Home > A Witch in Time(47)

A Witch in Time(47)
Author: Constance Sayers

“Of course I love you, Nora. Don’t be ridiculous.”

“Lord knows, I wouldn’t want to be ridiculous at a time like this.” She turned her body away from him to give herself a minute to think. She faced him again. “What would Halstead think?”

Billy looked out at the ocean stirring beyond him. “It was his idea.”

And there was something so disappointing to Nora about the fact that Billy hadn’t even thought of it on his own.

“Well?” Billy stood there with his hands in his pockets, the wind, surf, and sun clamoring around them.

 

 

20

 

Nora Wheeler

Hollywood, 1934

With a budget of one million dollars, Max and Me was a hit, earning the studio a seven-hundred-thousand-dollar profit. Of the big studios, Monumental was known for its directors wielding great power—even more than Irving Thalberg at MGM. While Monumental was a smaller studio than MGM, it had a reputation for quality dramas. Max and Me was the rare attempt at screwball comedy, with Nora playing a version of Carole Lombard. In the comedy, a husband and wife get switched—the husband waking up in the wife’s body and the wife in the husband’s. This role reversal gives each spouse an appreciation for the other, and the pure physical comedy required of Nora challenged her for the first time. She’d been rewarded well by Halstead for being overlooked.

But Max and Me wasn’t the only hit that year. Starlight Circus made a star of Monumental’s Jayne McKenna, who had dyed her hair from her original Max Factor–coined “brownette” to a darker brown, making the girl look exotic opposite the blond Ford Tremaine.
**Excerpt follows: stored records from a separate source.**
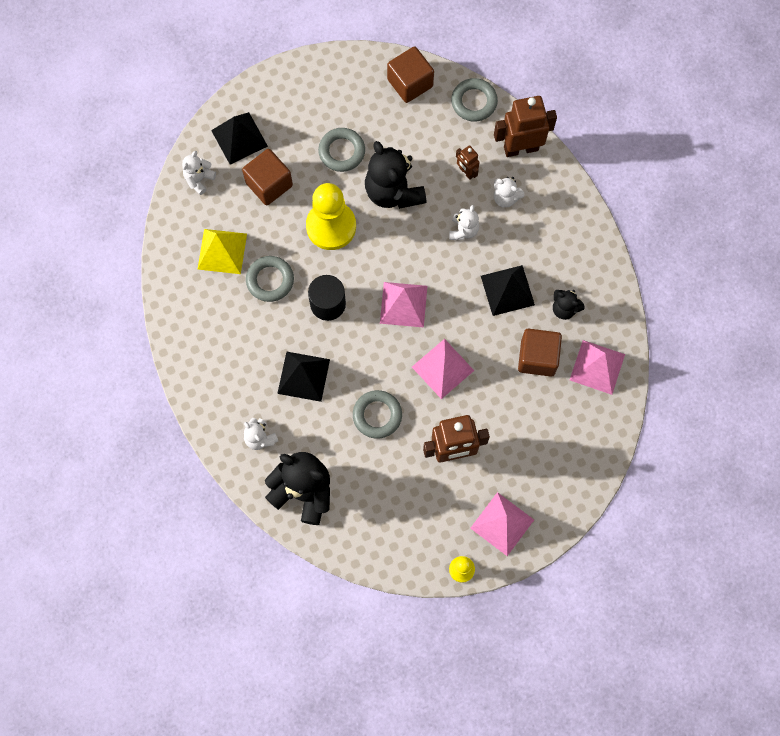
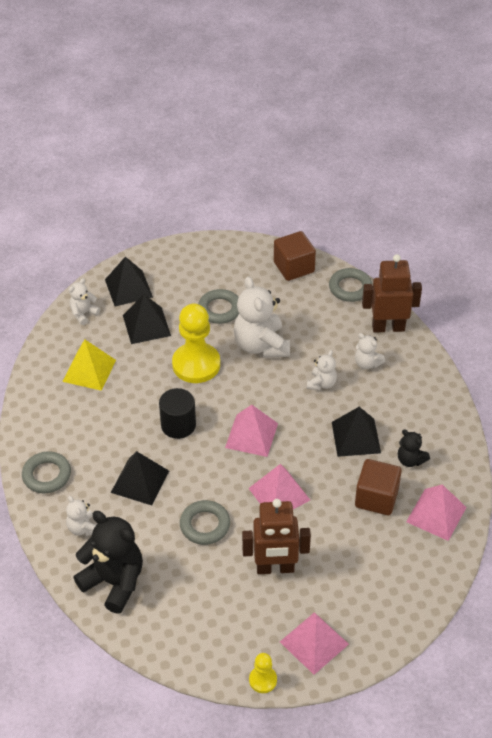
camera: 10 degrees right, 25 degrees down
(269, 184) = (146, 325): brown cube -> black pyramid
(270, 280) = (128, 399): grey ring -> grey ring (47, 475)
(393, 191) = (261, 345): black teddy bear -> white teddy bear
(466, 172) = (333, 339): brown robot -> none

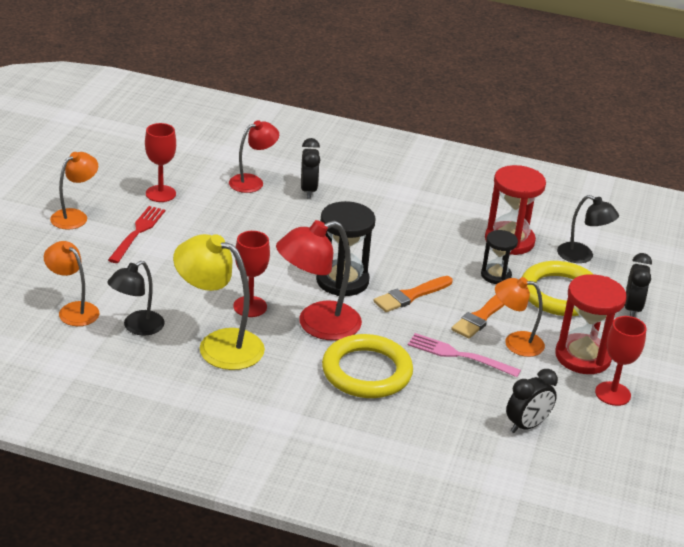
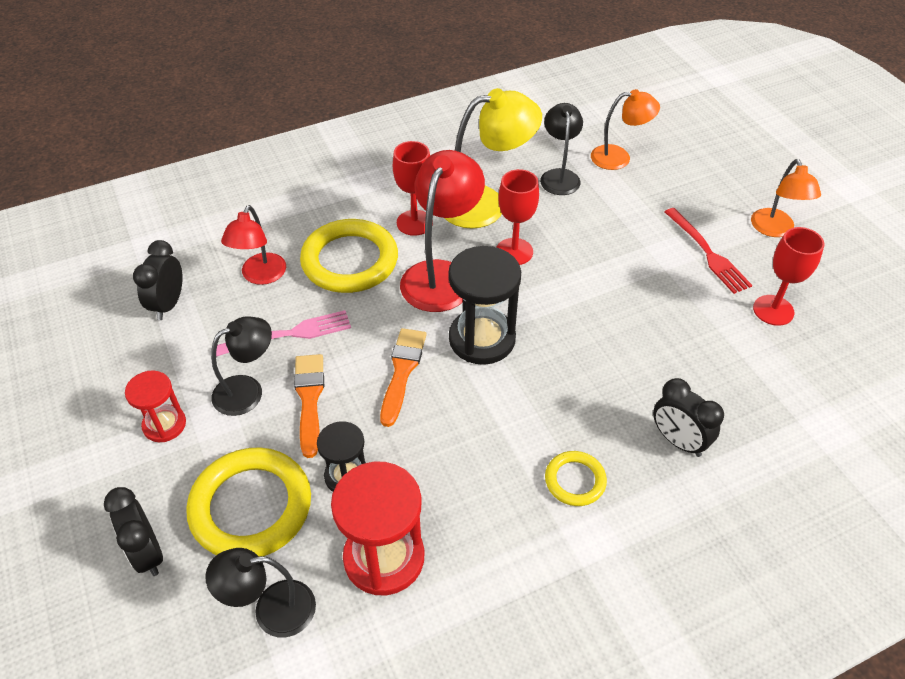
camera: 140 degrees right, 15 degrees up
(252, 182) = (740, 402): red lamp -> red lamp (260, 276)
(381, 209) = (575, 480): none -> yellow ring
(515, 343) = (247, 390): orange lamp -> black lamp
(582, 357) = (164, 425): red hourglass -> red hourglass, size x0.59
(612, 394) = (105, 398): red goblet -> red goblet (414, 223)

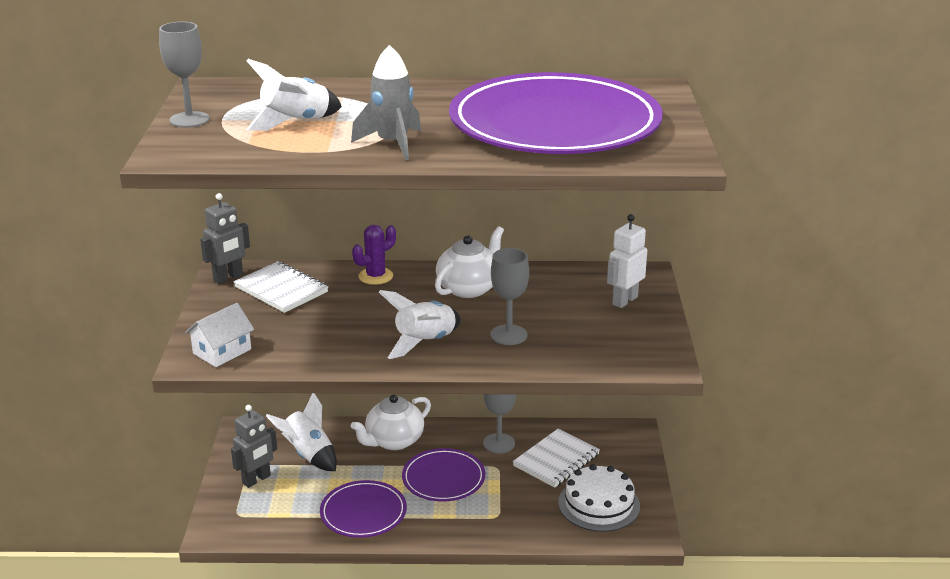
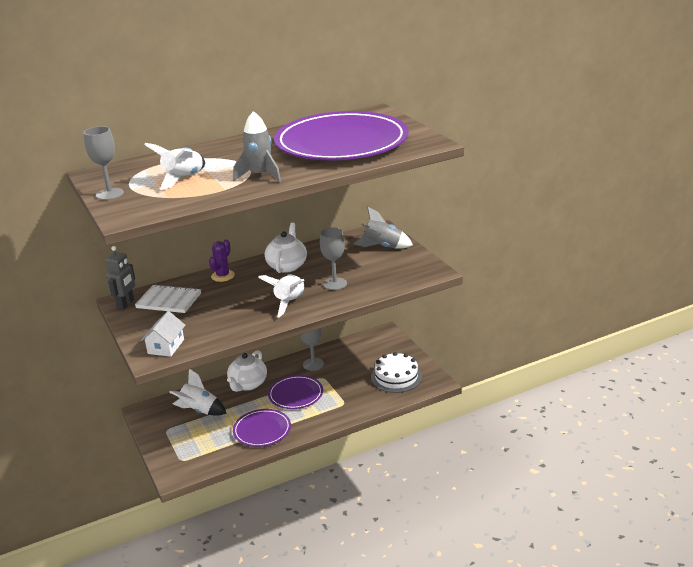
camera: 25 degrees left, 0 degrees up
(256, 480) = (177, 436): grey robot -> none
(556, 460) = (354, 362): white notebook -> none
(624, 300) = (383, 247): white robot -> grey rocket

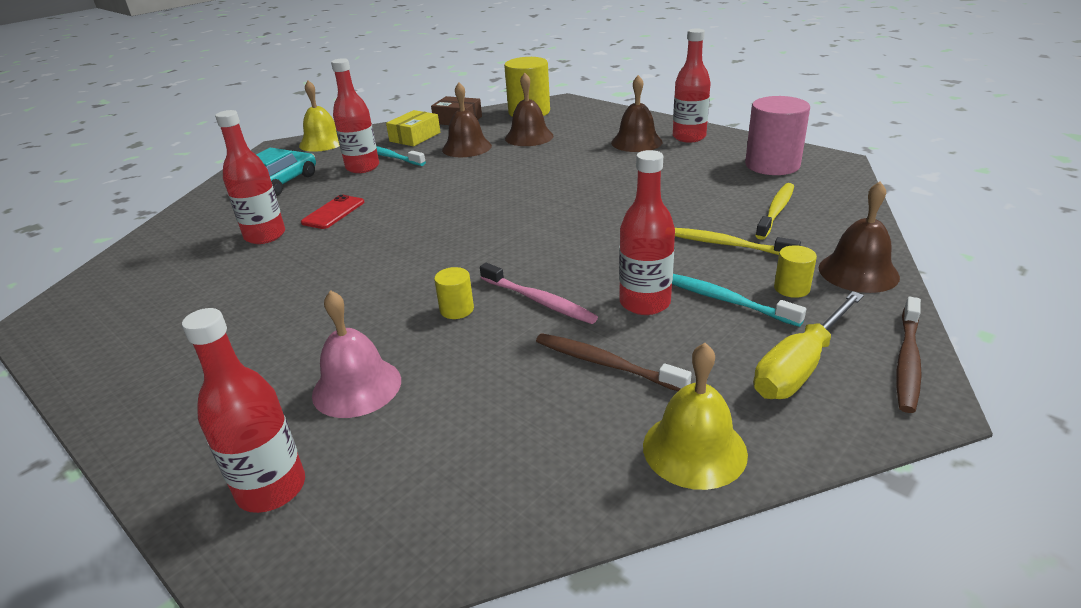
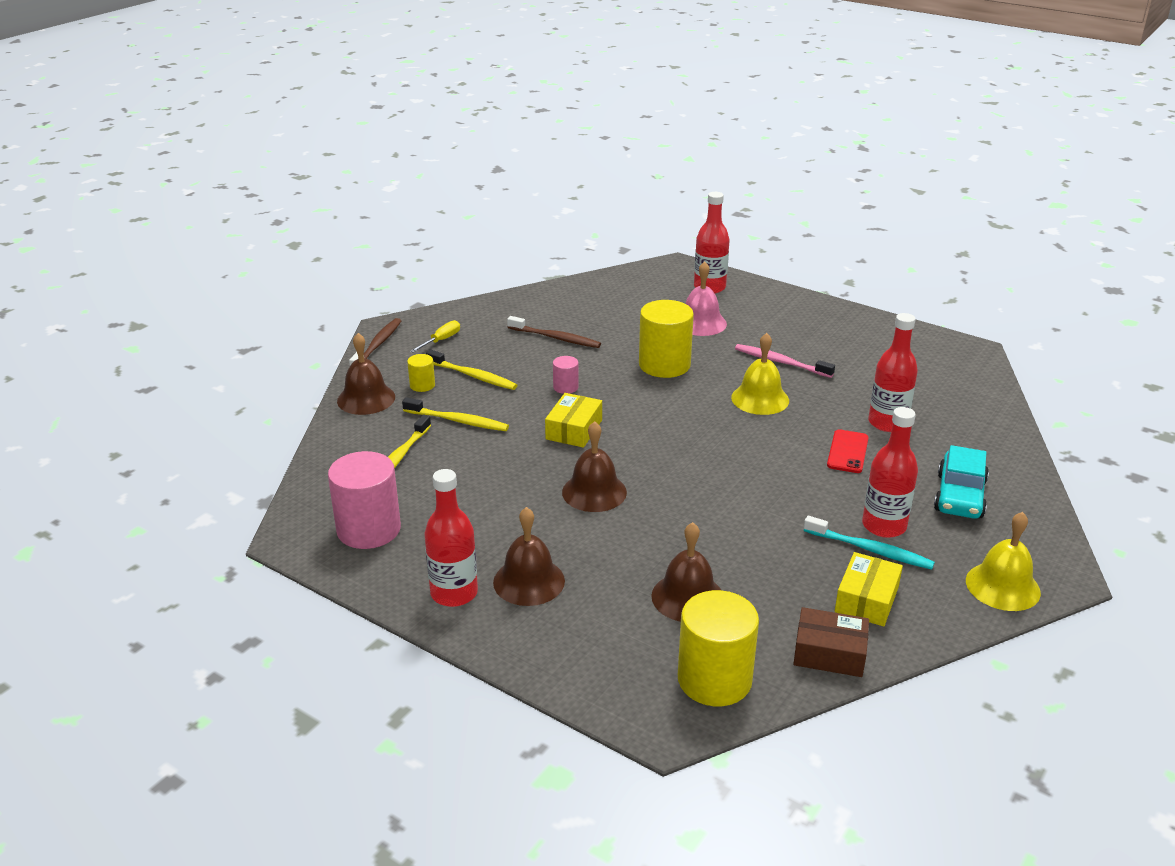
camera: 170 degrees right, 0 degrees up
(457, 309) = (664, 365): yellow cylinder -> yellow cylinder, size x2.10
(467, 147) = (768, 570): brown bell -> brown bell (594, 492)
(538, 300) = (607, 372): pink toothbrush -> pink toothbrush (781, 362)
(592, 234) = (574, 429): none -> yellow box
(597, 281) = (565, 387): none -> pink cylinder
(644, 303) = (530, 373): red bottle -> none
(694, 449) = (510, 307): yellow bell -> yellow bell (760, 399)
(725, 300) = (473, 376): turquoise toothbrush -> yellow toothbrush
(800, 366) = (441, 340): yellow screwdriver -> yellow screwdriver, size x0.57

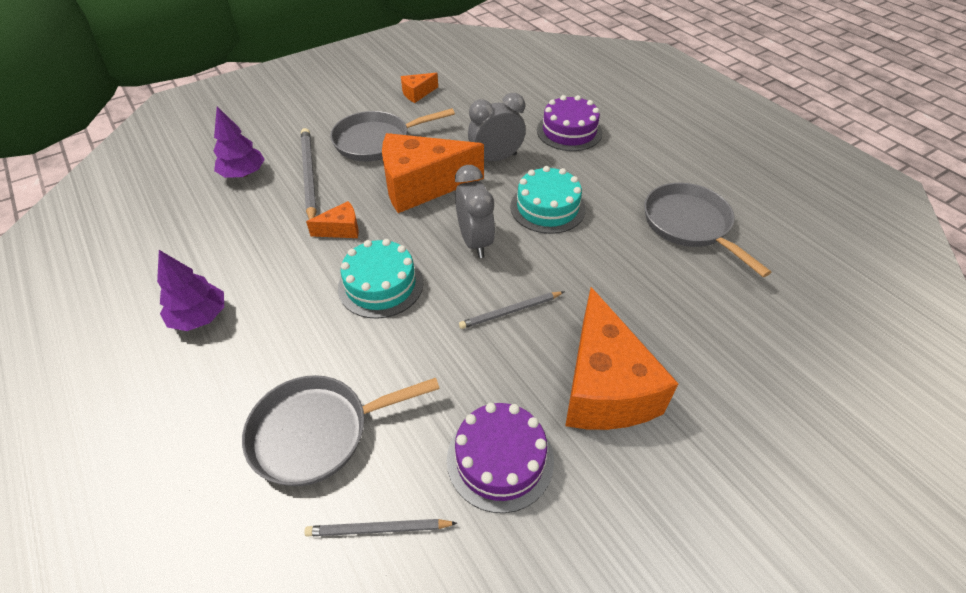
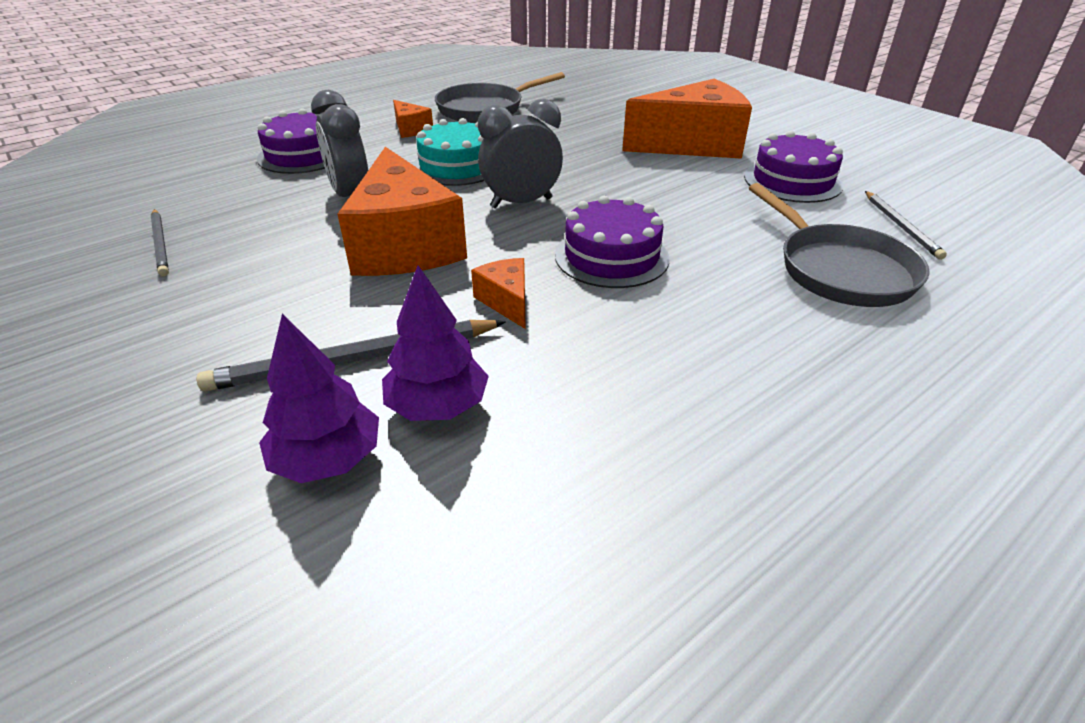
camera: 95 degrees left, 10 degrees down
(200, 317) = (736, 410): purple tree -> purple tree (437, 406)
(377, 141) = (264, 297): grey pan -> none
(380, 285) = (611, 256): turquoise cake -> purple cake
(417, 93) = (118, 271): orange cheese -> orange cheese (410, 129)
(510, 311) = (625, 181): grey pencil -> grey pencil (161, 244)

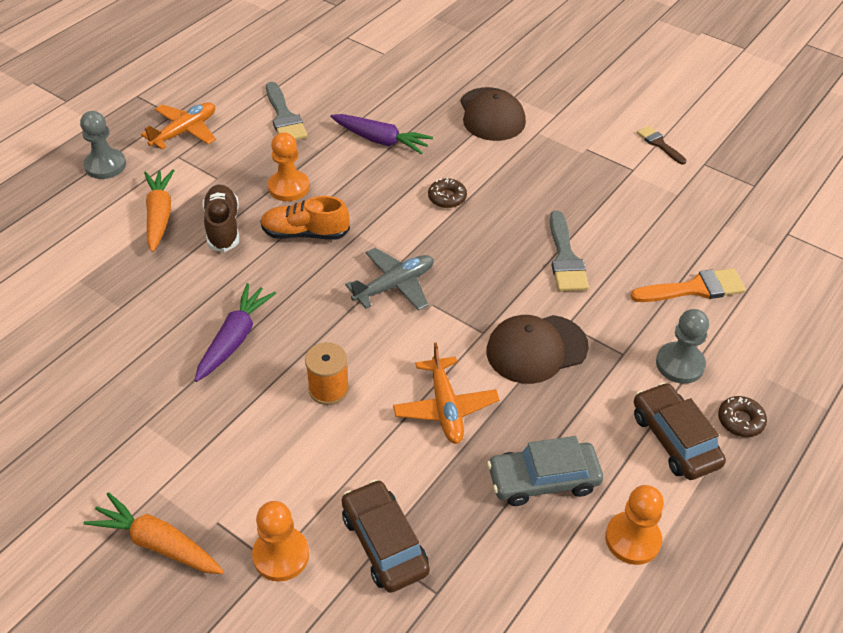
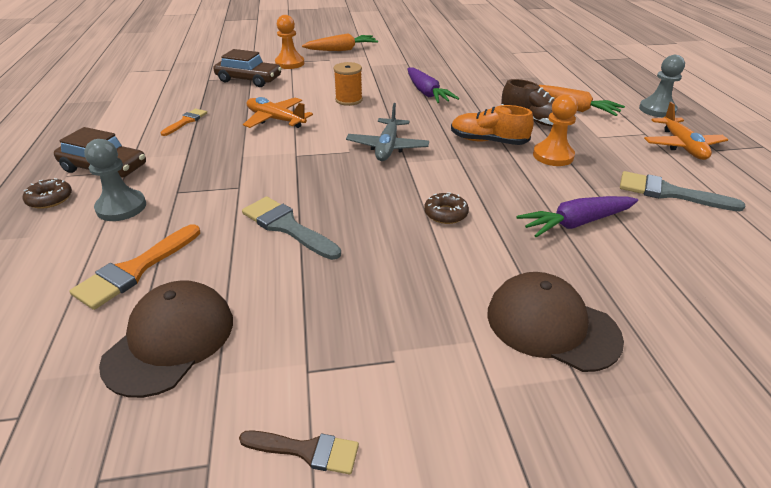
camera: 135 degrees right, 10 degrees down
(305, 233) = (488, 141): orange shoe -> orange shoe turned 120 degrees counterclockwise
(536, 349) = (248, 164): brown cap -> brown cap (170, 340)
(543, 480) = (186, 121): grey car -> orange brush
(632, 539) = (112, 124): orange pawn -> none

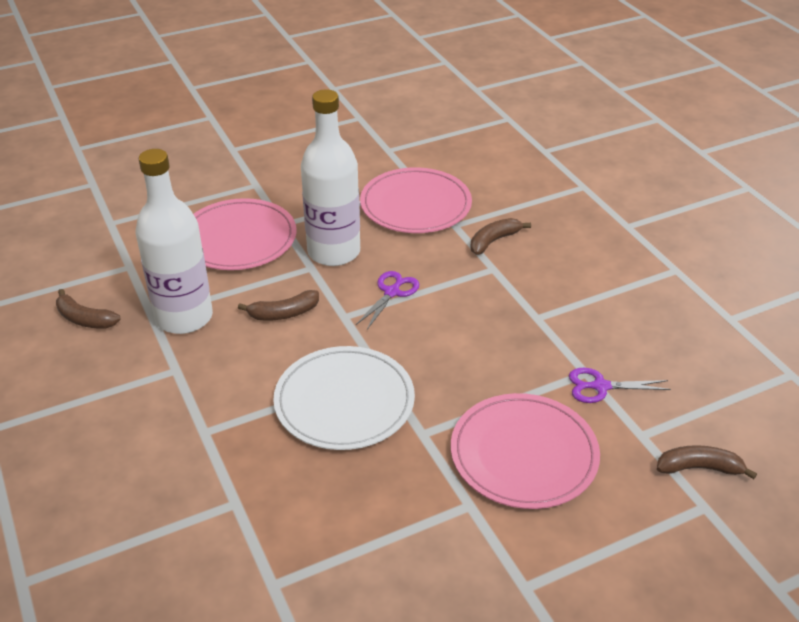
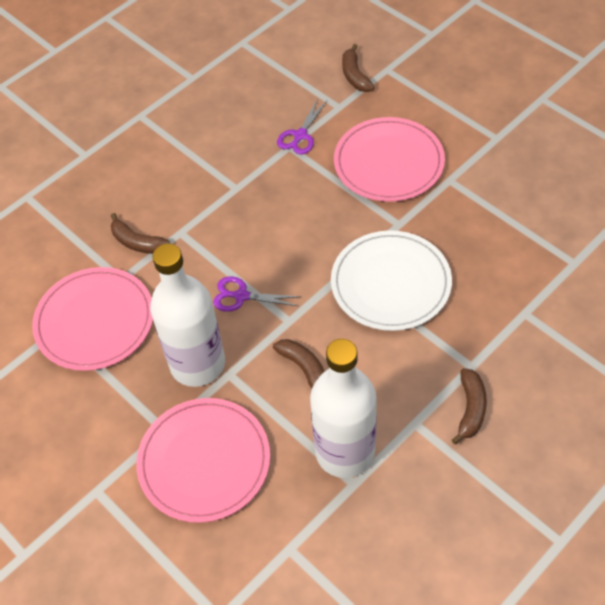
camera: 105 degrees left, 15 degrees up
(85, 319) = (386, 545): brown banana -> brown banana (470, 409)
(601, 386) = (300, 135): purple scissors -> purple scissors turned 45 degrees clockwise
While her role was largely a prop for Ford, she’d become a household name. Billy had been right. Starlight Circus was Ford’s movie. The camera loved him. The performance he delivered was unlike anything he’d done in his career before. Nora thought it had to be Billy’s creative influence.

Three weeks after Billy’s proposal and one week before the wedding, Monumental announced that Billy Rapp would direct Beyond the Shore, an epic picture about a general who is shot by his wife’s lover after returning from the Great War. Ford Tremaine would once again have the lead. Again, Nora would not have a part in her new husband’s film.

But one good thing was that she hadn’t seen Clint since the night at the restaurant. She was sure it was because of the news of her engagement to Billy. Part of the reason she was going along with the marriage was out of fear of Clint. Billy Rapp would keep Clint away from her.

The Beverly Hills mansion of Harold Halstead, located next door to the expansive Harold Lloyd estate, was lush and green that June as it served as the location of Nora Wheeler’s wedding to Billy Rapp. The wedding itself was a low-key affair that had an air of functionality to it that Nora found distasteful. It was her wedding, even if it amounted to another part she was playing.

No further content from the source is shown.